The interim president, Dioncounda Traore, who was sworn in by Supreme Court President, Nouhoum Tapily in the capital city of Bamako, has warned that his army will engage in a “total war” with Tuareg-led rebels in the north, media reports said.
Traore was Speaker of the National Assembly until the March 22 coup. He is to serve as Mali’s president for 40 days following an agreement between West African regional mediators and the leader of the junta that seized power last month.
Although he is constitutionally mandated to serve only 40 days in office, leaders of the regional mediating Economic Community of West African States (ECOWAS) have tacitly acknowledged that he may be entitled to a lengthier stay in office, as he is confronted with the daunting task of organising new elections in a country whose northern half is already firmly in the grip of Tuareg-led rebels and Islamist cohorts.
The putschists had claimed to have seized power in protest of Toure’s mishandling of the rebellion in the North, but it was only after his ousting that the Tuareg rebels succeeded in taking the three largest cities in the region — Kidal, Gaol and Timbuktu — and declaring an independent state of Azawad.
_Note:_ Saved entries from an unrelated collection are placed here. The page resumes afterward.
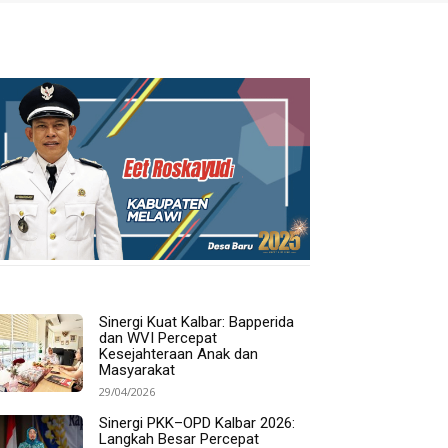
Sinergi Kuat Kalbar: Bapperida
dan WVI Percepat
Kesejahteraan Anak dan
Masyarakat
29/04/2026
Sinergi PKK–OPD Kalbar 2026:
Langkah Besar Percepat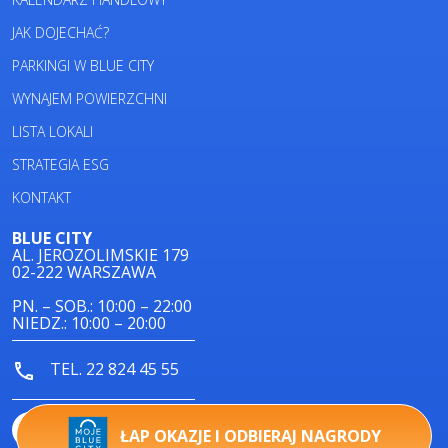
JAK DOJECHAĆ?
PARKINGI W BLUE CITY
WYNAJEM POWIERZCHNI
LISTA LOKALI
STRATEGIA ESG
KONTAKT
BLUE CITY
AL. JEROZOLIMSKIE 179
02-222 WARSZAWA
PN. – SOB.: 10:00 – 22:00
NIEDZ.: 10:00 – 20:00
TEL. 22 824 45 55
ŁAP OKAZJE I ODBIERAJ NAGRODY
The crowd cheered at Thursday’s inauguration after the military coup leader shook Traore’s hand. The new interim president said he would “never negotiate about the partition of Mali.”
“I am president of a country that loves peace,” Traore said when he was sworn into office, reported Al Jazeera. “I call on the rebels to halt all abuses.”
“We won’t hesitate to wage a total, relentless war to regain our territorial integrity and also to kick out of our country all these invaders who bring despair and misery,” Traore said.